[Date Prev][Date Next][Thread Prev][Thread Next][Date Index][Thread Index]
Fast reading of tab-delimited data -- question
- To: info-mcl@digitool.com
- Subject: Fast reading of tab-delimited data -- question
- From: psz@mit.edu (Peter Szolovits)
- Date: Wed, 28 Dec 1994 15:39:57 -0500
- Sender: owner-info-mcl@digitool.com
I need to read in some fairly large tables of data, in tab-delimited
format. Most of the entries will be numeric (fixnum or float), though a
few are text. I have written some Lisp code (using with-open-file and
read-char and/or read-line) to do this, but it's really(!) slow. I was
looking at mac-file-io and boyer-moore in the examples folder to see how
this could be done faster, but I am stumped by the following.
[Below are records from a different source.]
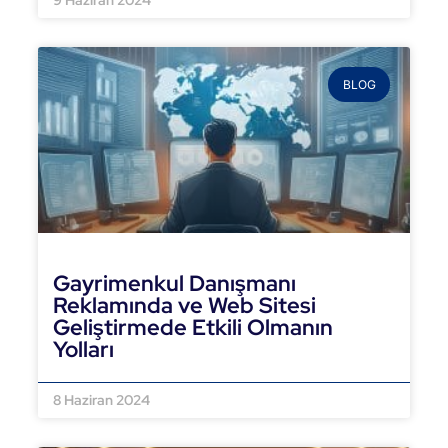
9 Haziran 2024
BLOG
Gayrimenkul Danışmanı
Reklamında ve Web Sitesi
Geliştirmede Etkili Olmanın
Yolları
DEVAMINI OKU »
8 Haziran 2024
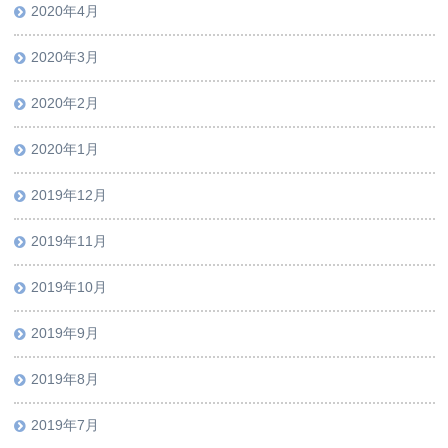
2020年4月
2020年3月
2020年2月
2020年1月
2019年12月
2019年11月
2019年10月
2019年9月
2019年8月
2019年7月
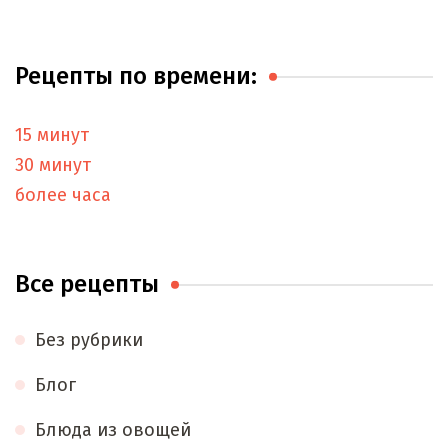
Рецепты по времени:
15 минут
30 минут
более часа
Все рецепты
Без рубрики
Блог
Блюда из овощей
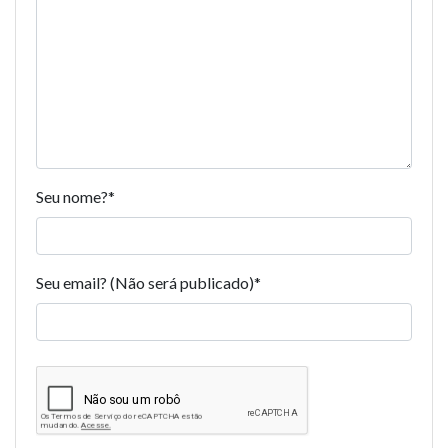
Seu nome?
*
Seu email? (Não será publicado)
*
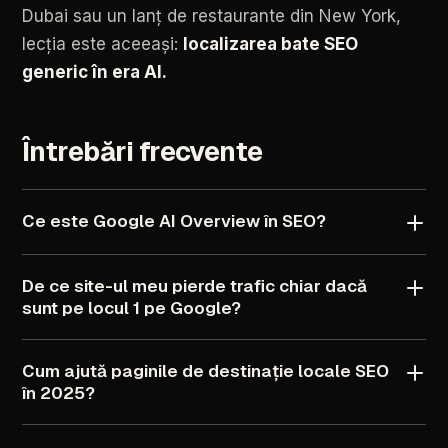
Dubai
sau
un
lanț
de
restaurante
din
New
York,
lecția
este
aceeași:
localizarea
bate
SEO
generic
în
era
AI.
Întrebări
frecvente
Ce
este
Google
AI
Overview
în
SEO?
De
ce
site-ul
meu
pierde
trafic
chiar
dacă
sunt
pe
locul
1
pe
Google?
Cum
ajută
paginile
de
destinație
locale
SEO
în
2025?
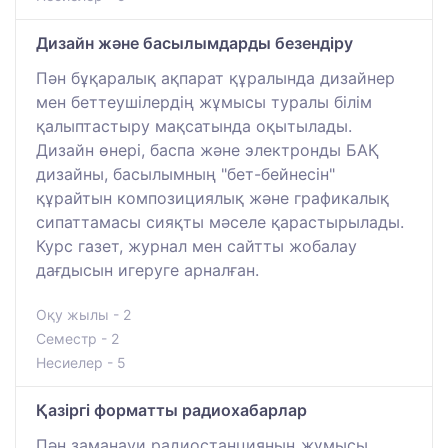
Дизайн және басылымдарды безендіру
Пән бұқаралық ақпарат құралында дизайнер
мен беттеушілердің жұмысы туралы білім
қалыптастыру мақсатында оқытылады.
Дизайн өнері, баспа және электронды БАҚ
дизайны, басылымның "бет-бейнесін"
құрайтын композициялық және графикалық
сипаттамасы сияқты мәселе қарастырылады.
Курс газет, журнал мен сайтты жобалау
дағдысын игеруге арналған.
Оқу жылы - 2
Семестр - 2
Несиелер - 5
Қазіргі форматты радиохабарлар
Пән заманауи радиостанцияның жұмысы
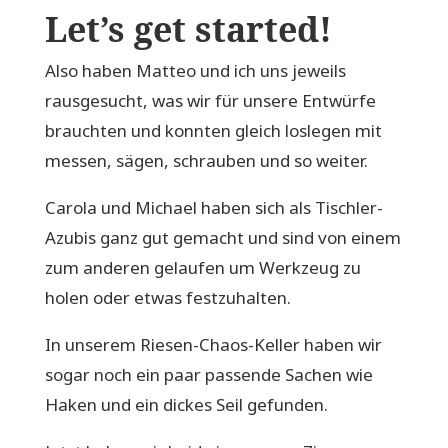
Let’s get started!
Also haben Matteo und ich uns jeweils
rausgesucht, was wir für unsere Entwürfe
brauchten und konnten gleich loslegen mit
messen, sägen, schrauben und so weiter.
Carola und Michael haben sich als Tischler-
Azubis ganz gut gemacht und sind von einem
zum anderen gelaufen um Werkzeug zu
holen oder etwas festzuhalten.
In unserem Riesen-Chaos-Keller haben wir
sogar noch ein paar passende Sachen wie
Haken und ein dickes Seil gefunden.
Mac-file-io's fsRead gives me a buffer of raw bytes. If I want to call
something like read or parse-integer on these, the obvious way is to make a
string each of whose elements is the character made by code-char of the raw
bytes. This, however, gives back most of the efficiency gained by doing
the low-level file i/o. Looking at the sources on the CD, it appears that
read-from-string (for example) creates a stream from which the reader then
reads. I can't find the code for the reader itself on the CD, so I can't
tell what operations it actually performs on this stream. If it's only
read-char, then presumably I could create a stream that feeds characters
just from the byte-buffer. I presume that this is something like what read
does on a file. Is there a simple way to do this, or has anyone already
done it?
Thanks. --Pete Szolovits
P.S. I realize this is confused/confusing. What I think I'm trying to
accomplish is:
1. Find chunks of bytes delimited by tabs/newlines/eof using the lowest
possible level representation.
2. Having the raw bytes and boundaries, call the Lisp reader to interpret
successive substrings of those bytes, without having to re-read the file or
dynamically make Lisp strings (just to be turned into an internal stream
again) from the raw bytes.